EXERCISE —
Write out every line of the data below word for word, leaving out the pictures.

DATASET RECORDS —

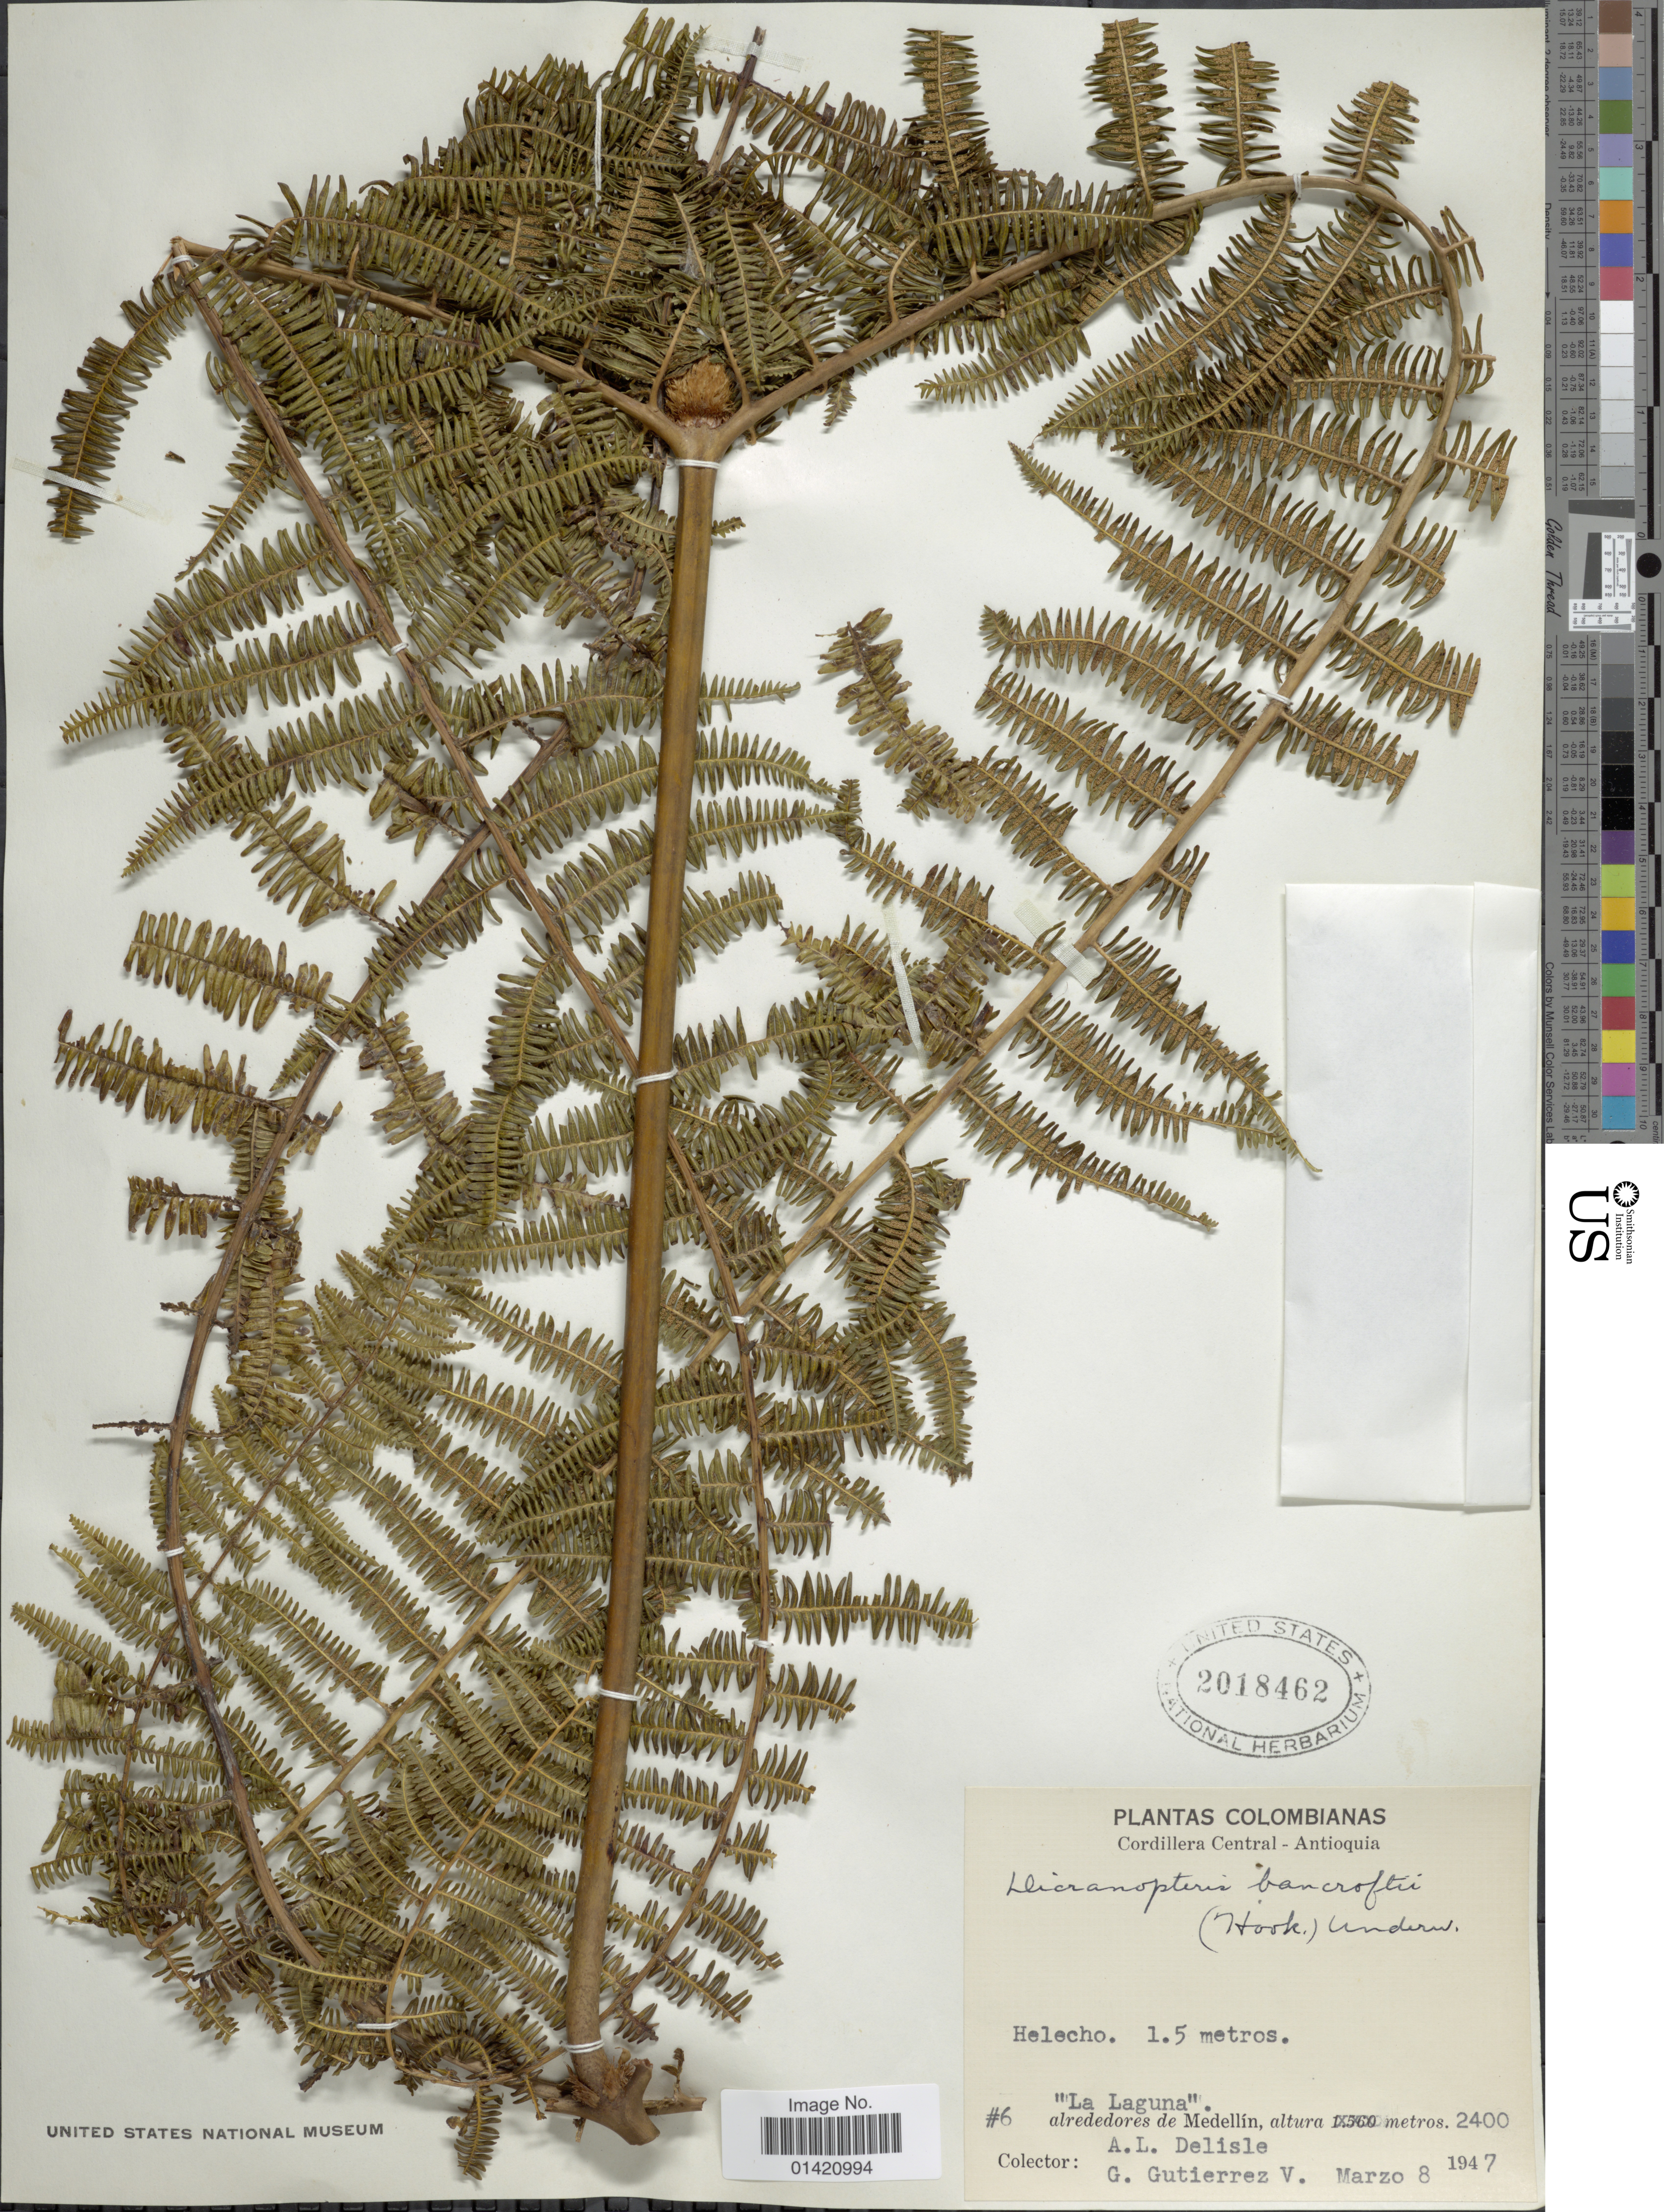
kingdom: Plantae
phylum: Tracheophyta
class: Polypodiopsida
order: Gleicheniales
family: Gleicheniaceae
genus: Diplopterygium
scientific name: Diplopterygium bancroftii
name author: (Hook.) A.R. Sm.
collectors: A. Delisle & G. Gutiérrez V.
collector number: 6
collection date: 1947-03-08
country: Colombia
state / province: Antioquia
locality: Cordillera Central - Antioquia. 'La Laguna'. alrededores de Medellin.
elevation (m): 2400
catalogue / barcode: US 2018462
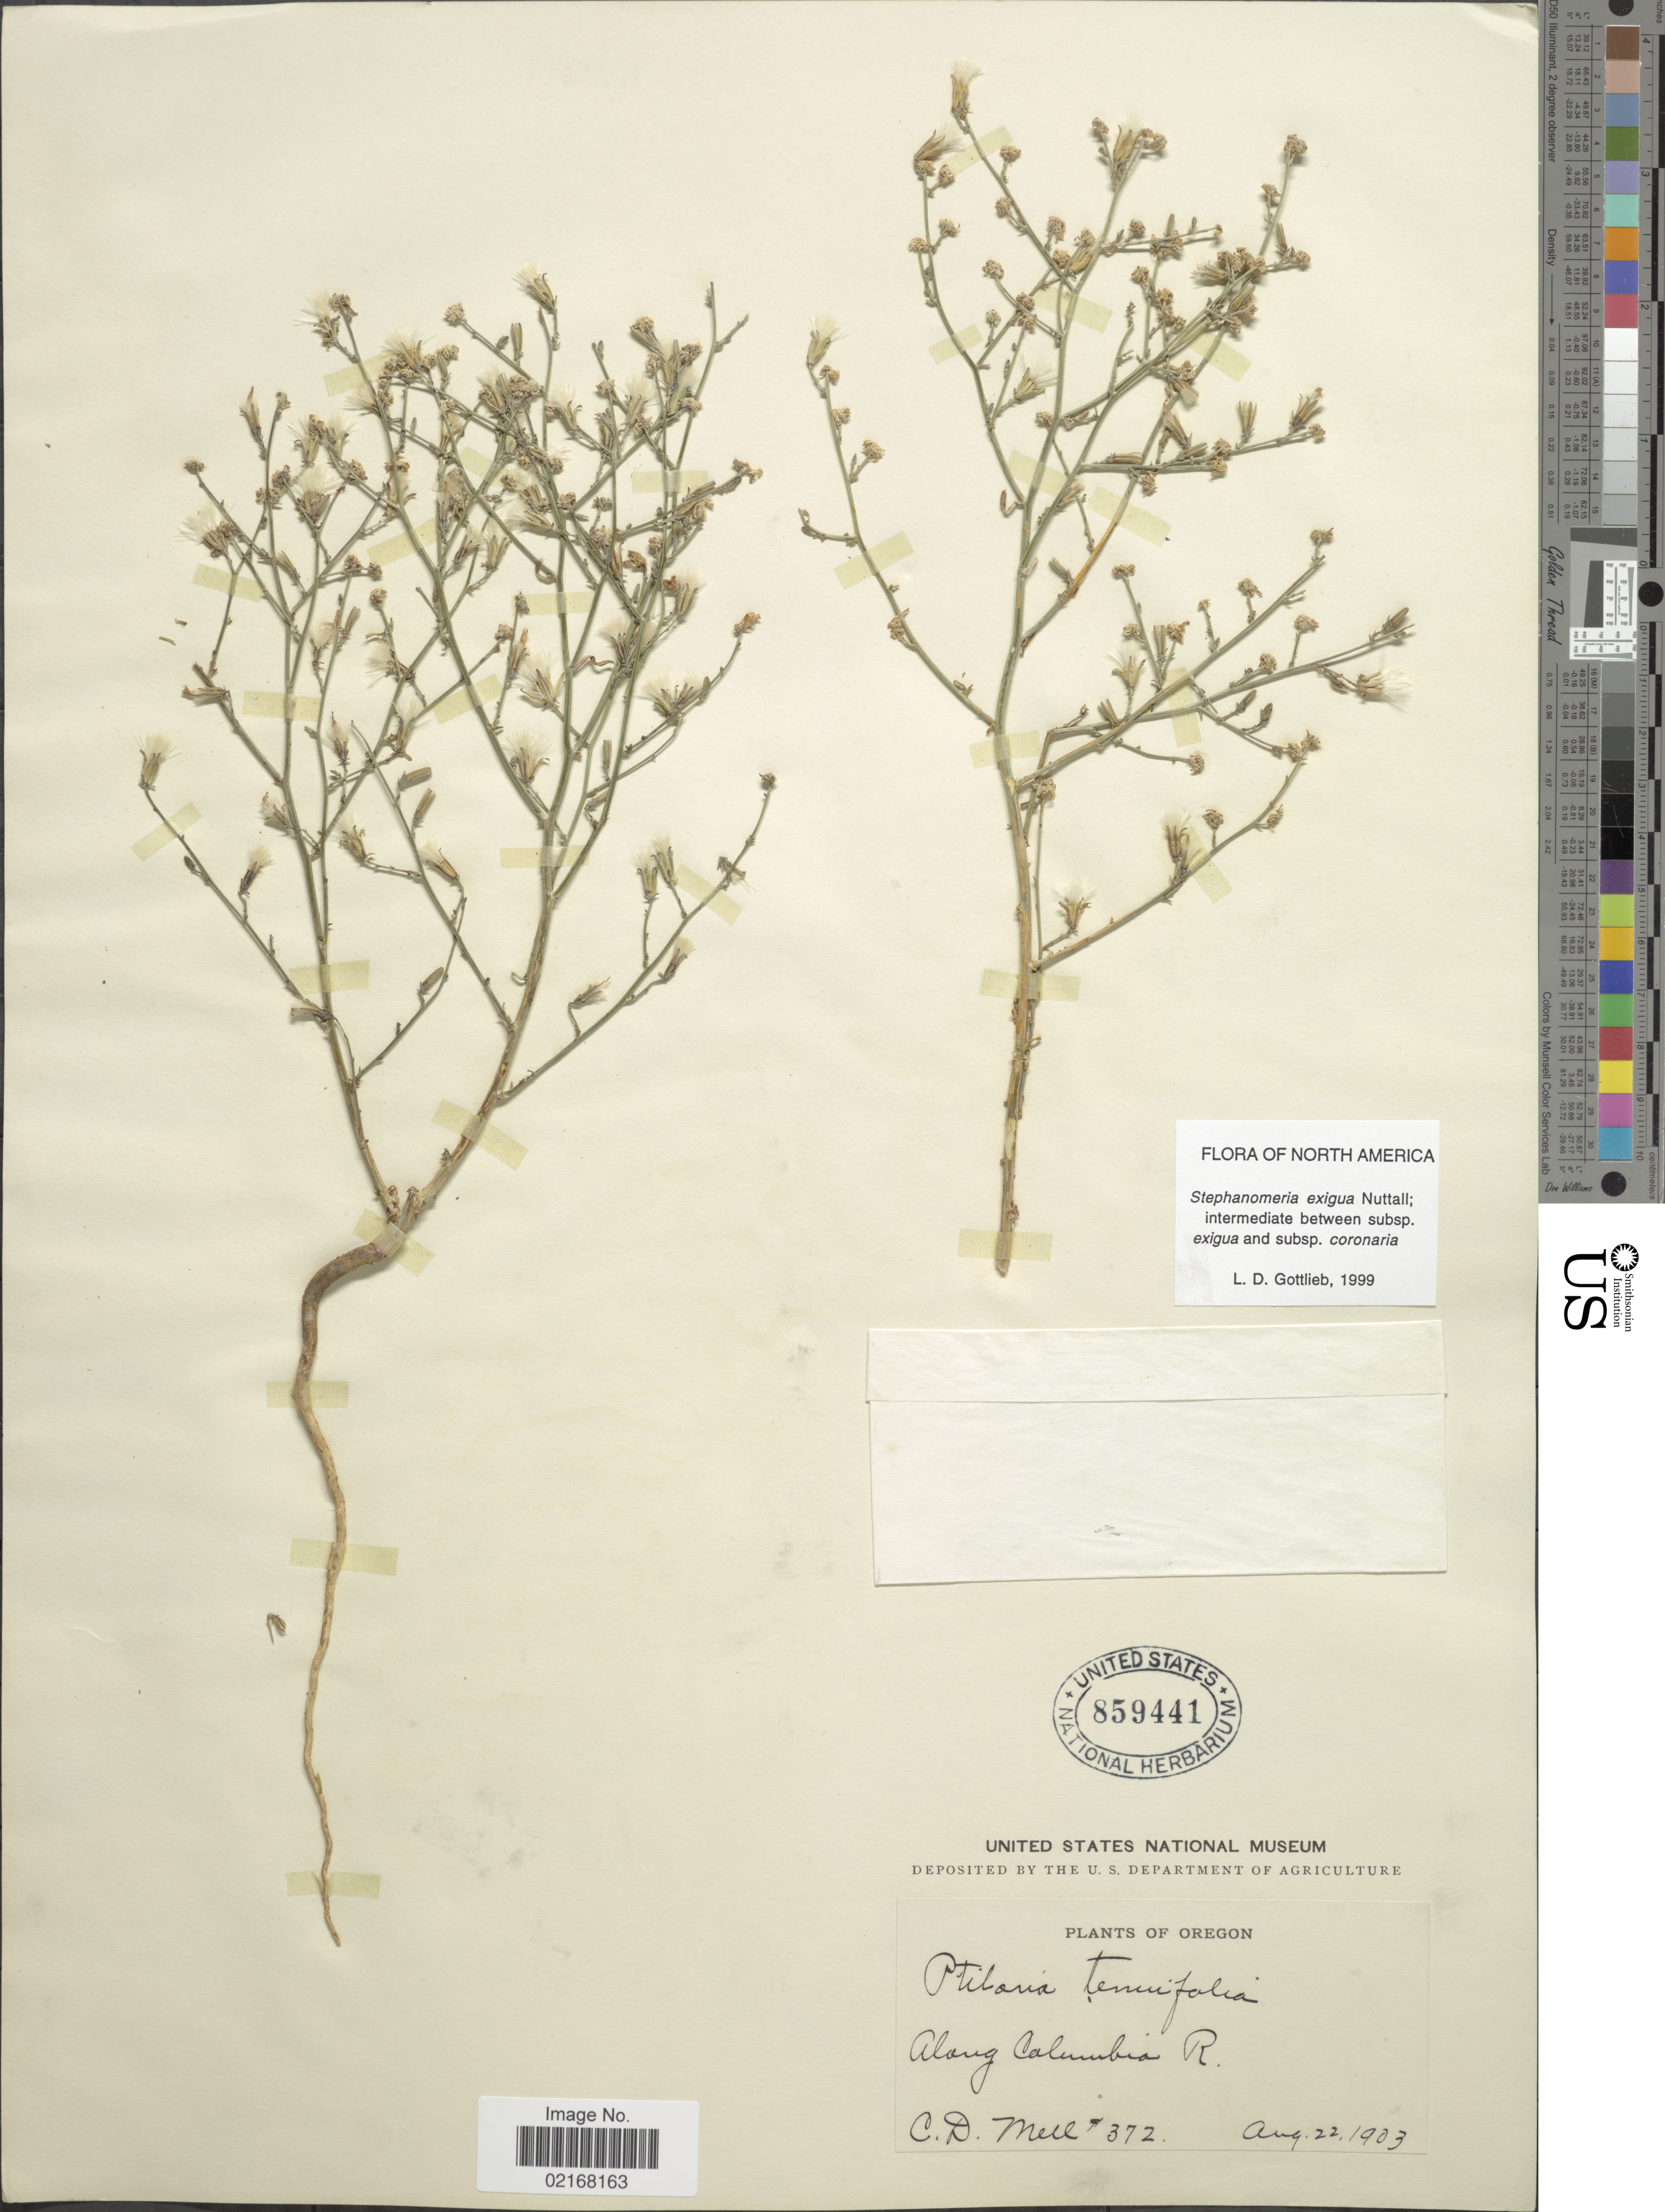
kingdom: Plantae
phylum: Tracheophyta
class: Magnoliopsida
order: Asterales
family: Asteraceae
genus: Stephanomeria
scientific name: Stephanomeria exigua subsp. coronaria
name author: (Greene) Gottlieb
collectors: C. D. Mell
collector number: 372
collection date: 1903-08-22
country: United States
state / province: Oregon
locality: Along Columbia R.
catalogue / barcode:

PROBLEM SOLUTION —
kingdom: Plantae
phylum: Tracheophyta
class: Polypodiopsida
order: Gleicheniales
family: Gleicheniaceae
genus: Diplopterygium
scientific name: Diplopterygium bancroftii
name author: (Hook.) A.R. Sm.
collectors: A. Delisle & G. Gutiérrez V.
collector number: 6
collection date: 1947-03-08
country: Colombia
state / province: Antioquia
locality: Cordillera Central - Antioquia. 'La Laguna'. alrededores de Medellin.
elevation (m): 2400
catalogue / barcode: US 2018462
kingdom: Plantae
phylum: Tracheophyta
class: Magnoliopsida
order: Asterales
family: Asteraceae
genus: Stephanomeria
scientific name: Stephanomeria exigua subsp. coronaria
name author: (Greene) Gottlieb
collectors: C. D. Mell
collector number: 372
collection date: 1903-08-22
country: United States
state / province: Oregon
locality: Along Columbia R.
catalogue / barcode:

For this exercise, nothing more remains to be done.